* [Work to be completed] If a line in the entries below includes "lines", show that line.

Saved data entries:

/---

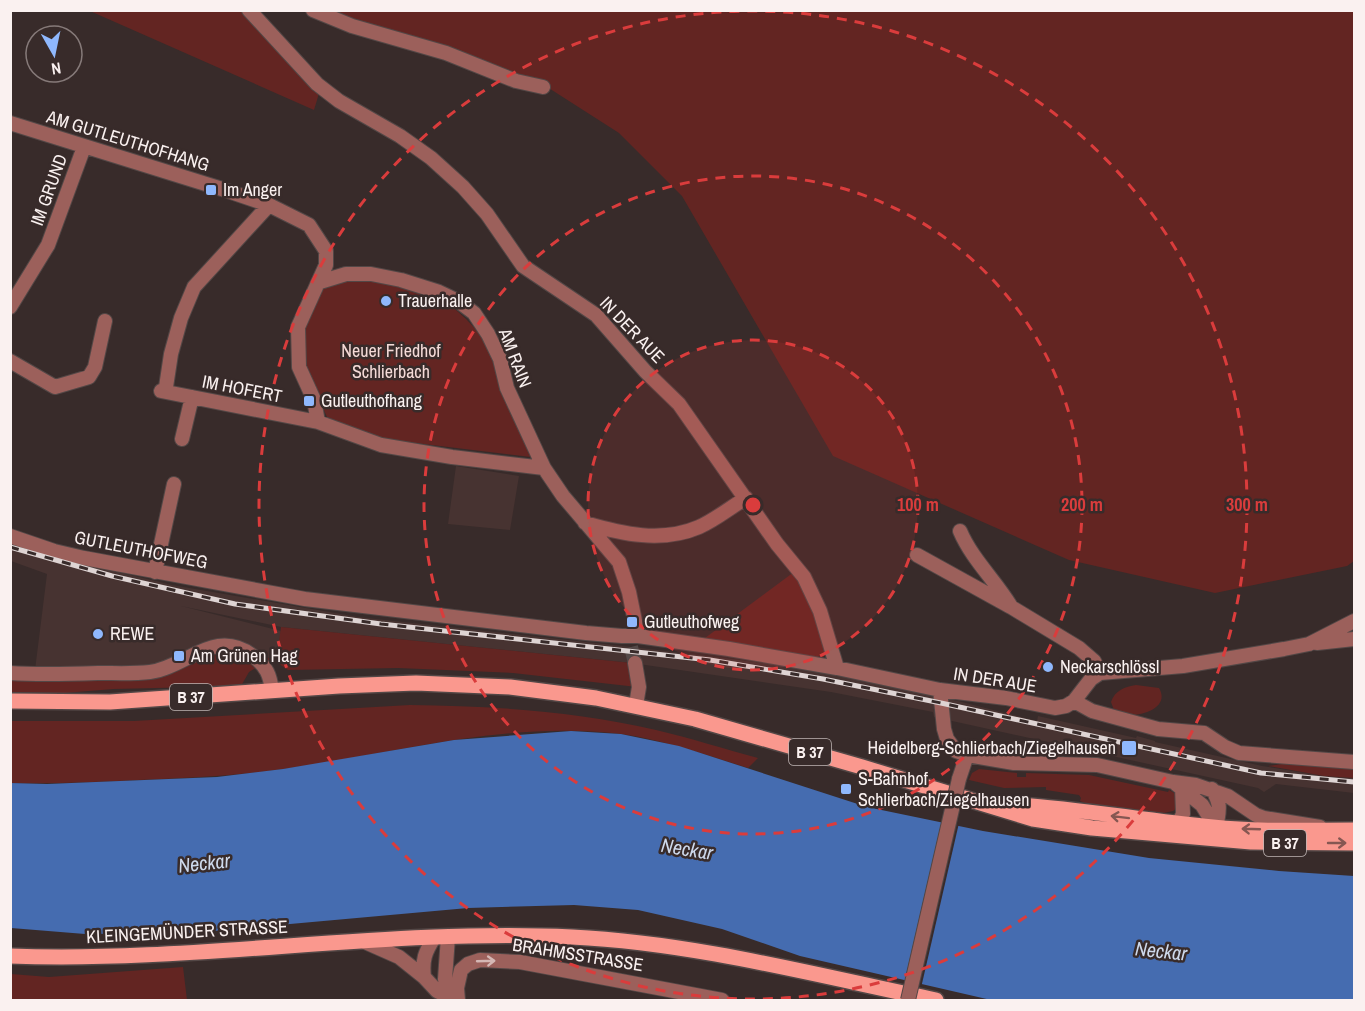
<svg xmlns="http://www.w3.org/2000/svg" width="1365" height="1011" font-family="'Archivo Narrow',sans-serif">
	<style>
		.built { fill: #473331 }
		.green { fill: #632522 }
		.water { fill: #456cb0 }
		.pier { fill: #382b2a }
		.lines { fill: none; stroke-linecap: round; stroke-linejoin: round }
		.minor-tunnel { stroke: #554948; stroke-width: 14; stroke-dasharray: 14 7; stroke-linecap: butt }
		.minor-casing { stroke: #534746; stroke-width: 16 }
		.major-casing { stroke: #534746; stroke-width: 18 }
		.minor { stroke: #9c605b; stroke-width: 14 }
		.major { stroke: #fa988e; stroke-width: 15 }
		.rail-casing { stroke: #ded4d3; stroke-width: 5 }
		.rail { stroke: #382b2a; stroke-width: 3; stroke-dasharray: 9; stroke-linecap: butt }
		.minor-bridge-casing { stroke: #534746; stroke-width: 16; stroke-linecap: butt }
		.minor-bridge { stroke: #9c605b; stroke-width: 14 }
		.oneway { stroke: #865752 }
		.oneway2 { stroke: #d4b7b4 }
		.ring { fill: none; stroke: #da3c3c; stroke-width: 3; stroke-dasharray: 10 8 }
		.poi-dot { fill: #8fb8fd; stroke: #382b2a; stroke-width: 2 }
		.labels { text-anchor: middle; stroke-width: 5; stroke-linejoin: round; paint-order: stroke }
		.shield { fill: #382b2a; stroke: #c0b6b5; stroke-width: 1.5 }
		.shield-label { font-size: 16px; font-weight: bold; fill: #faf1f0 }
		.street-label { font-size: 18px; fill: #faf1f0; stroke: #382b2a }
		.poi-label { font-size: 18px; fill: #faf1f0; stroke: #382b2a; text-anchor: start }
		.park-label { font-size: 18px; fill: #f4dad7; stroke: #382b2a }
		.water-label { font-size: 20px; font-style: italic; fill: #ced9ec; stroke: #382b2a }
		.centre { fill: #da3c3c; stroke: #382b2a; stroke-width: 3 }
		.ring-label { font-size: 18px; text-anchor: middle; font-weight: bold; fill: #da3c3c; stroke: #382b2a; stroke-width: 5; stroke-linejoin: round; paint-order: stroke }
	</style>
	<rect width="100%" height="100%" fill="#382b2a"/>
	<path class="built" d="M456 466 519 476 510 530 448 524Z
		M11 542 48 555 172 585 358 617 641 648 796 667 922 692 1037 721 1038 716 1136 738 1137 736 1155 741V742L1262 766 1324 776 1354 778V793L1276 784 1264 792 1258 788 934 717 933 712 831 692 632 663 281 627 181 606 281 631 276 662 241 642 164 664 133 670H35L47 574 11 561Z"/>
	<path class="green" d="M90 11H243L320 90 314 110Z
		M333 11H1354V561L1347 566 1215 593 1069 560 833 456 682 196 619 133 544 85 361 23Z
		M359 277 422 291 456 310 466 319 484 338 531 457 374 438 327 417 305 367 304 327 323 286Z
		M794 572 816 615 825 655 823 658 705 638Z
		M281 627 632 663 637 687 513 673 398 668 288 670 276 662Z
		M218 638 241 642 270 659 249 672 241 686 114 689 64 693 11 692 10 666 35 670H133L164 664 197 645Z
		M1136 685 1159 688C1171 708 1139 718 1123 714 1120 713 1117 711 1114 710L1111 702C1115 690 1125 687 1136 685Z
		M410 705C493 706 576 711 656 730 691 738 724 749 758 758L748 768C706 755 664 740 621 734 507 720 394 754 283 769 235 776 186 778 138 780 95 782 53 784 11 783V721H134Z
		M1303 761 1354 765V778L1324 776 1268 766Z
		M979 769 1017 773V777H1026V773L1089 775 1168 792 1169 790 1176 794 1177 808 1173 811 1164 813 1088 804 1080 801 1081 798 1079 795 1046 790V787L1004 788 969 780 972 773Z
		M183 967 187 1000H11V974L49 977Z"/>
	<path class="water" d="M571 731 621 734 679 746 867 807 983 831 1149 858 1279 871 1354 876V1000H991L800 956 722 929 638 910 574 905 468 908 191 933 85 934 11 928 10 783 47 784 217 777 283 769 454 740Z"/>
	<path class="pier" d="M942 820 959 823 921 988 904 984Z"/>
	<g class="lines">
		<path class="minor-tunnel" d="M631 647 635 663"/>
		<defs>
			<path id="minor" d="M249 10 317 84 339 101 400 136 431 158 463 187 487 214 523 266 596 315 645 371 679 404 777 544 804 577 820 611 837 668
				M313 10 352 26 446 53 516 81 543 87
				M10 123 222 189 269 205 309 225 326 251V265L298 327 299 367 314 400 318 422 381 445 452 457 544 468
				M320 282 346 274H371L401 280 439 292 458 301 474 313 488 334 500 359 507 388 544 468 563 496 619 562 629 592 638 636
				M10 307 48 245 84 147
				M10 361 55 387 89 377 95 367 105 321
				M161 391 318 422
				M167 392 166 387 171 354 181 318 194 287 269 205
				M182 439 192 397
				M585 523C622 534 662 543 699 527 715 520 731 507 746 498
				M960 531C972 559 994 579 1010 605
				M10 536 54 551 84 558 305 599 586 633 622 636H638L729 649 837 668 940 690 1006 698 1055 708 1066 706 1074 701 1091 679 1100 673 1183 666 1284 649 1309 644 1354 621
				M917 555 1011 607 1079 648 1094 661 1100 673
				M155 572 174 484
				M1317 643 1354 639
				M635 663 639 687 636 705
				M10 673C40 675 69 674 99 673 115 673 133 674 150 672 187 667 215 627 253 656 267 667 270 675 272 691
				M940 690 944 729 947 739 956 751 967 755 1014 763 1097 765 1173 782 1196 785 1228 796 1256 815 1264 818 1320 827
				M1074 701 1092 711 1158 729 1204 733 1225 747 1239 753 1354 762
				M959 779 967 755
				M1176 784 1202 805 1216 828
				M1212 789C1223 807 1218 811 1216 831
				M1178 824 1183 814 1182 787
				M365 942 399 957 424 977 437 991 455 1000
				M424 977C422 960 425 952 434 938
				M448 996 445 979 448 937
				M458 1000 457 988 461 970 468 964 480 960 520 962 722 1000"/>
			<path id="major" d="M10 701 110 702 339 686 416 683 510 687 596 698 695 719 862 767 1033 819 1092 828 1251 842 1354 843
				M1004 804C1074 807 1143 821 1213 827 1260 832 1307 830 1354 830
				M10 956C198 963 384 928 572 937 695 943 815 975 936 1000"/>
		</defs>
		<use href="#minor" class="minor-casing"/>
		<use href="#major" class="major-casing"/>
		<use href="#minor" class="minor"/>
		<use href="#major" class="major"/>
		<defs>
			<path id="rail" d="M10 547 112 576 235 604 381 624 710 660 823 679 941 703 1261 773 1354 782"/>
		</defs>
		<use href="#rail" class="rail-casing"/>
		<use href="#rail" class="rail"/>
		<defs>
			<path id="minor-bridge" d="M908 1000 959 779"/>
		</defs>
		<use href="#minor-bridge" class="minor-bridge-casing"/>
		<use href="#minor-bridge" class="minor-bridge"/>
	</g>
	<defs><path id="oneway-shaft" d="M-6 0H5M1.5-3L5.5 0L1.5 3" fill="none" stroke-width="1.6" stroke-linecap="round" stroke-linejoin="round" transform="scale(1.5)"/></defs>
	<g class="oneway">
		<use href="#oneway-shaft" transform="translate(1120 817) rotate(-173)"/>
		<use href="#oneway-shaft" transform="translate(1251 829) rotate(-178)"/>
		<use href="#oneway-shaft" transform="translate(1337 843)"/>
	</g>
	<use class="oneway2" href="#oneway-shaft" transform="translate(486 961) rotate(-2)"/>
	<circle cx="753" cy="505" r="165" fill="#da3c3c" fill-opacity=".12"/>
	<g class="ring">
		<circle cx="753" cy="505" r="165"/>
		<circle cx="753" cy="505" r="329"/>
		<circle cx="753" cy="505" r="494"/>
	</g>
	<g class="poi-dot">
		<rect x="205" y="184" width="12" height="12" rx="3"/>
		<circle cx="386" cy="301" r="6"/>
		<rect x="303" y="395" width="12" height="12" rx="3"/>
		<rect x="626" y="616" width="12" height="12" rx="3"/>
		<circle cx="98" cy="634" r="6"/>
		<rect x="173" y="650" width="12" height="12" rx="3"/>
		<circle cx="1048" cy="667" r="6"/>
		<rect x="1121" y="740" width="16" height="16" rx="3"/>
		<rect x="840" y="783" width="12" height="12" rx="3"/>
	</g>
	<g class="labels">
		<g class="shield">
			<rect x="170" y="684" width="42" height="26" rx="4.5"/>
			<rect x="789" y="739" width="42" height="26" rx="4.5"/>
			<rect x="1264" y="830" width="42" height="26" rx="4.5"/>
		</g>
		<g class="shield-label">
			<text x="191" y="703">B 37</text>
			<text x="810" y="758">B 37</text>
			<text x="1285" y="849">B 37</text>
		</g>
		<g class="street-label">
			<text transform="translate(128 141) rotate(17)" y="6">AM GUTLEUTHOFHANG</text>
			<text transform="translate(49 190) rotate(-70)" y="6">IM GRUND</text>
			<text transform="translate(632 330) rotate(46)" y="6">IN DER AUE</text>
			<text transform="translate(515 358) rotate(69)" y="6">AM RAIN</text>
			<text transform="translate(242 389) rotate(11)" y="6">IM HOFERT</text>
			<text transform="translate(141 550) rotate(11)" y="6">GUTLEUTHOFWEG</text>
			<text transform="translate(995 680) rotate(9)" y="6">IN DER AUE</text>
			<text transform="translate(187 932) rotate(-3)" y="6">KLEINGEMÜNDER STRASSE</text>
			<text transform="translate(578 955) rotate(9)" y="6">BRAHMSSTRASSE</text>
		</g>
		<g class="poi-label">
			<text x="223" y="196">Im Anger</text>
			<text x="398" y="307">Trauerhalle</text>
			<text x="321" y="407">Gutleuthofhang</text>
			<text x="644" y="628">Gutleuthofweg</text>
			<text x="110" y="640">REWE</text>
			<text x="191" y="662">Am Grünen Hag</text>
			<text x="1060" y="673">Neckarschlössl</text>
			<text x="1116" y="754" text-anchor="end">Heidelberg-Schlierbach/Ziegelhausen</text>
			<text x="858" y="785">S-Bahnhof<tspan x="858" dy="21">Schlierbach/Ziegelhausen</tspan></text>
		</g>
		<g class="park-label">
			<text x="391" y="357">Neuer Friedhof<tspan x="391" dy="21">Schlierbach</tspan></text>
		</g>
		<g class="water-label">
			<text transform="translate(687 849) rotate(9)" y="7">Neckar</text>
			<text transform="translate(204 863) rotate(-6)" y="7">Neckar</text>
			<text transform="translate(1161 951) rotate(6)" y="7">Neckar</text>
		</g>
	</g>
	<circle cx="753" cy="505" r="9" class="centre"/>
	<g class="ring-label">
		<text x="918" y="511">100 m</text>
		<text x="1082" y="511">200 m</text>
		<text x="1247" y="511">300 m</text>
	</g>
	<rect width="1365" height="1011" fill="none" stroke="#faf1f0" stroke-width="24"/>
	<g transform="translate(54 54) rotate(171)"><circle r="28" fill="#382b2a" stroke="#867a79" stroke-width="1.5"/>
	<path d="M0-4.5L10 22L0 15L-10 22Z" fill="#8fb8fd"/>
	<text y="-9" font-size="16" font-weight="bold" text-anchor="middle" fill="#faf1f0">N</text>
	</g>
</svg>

\---

* [Result below]
		.lines { fill: none; stroke-linecap: round; stroke-linejoin: round }
	<g class="lines">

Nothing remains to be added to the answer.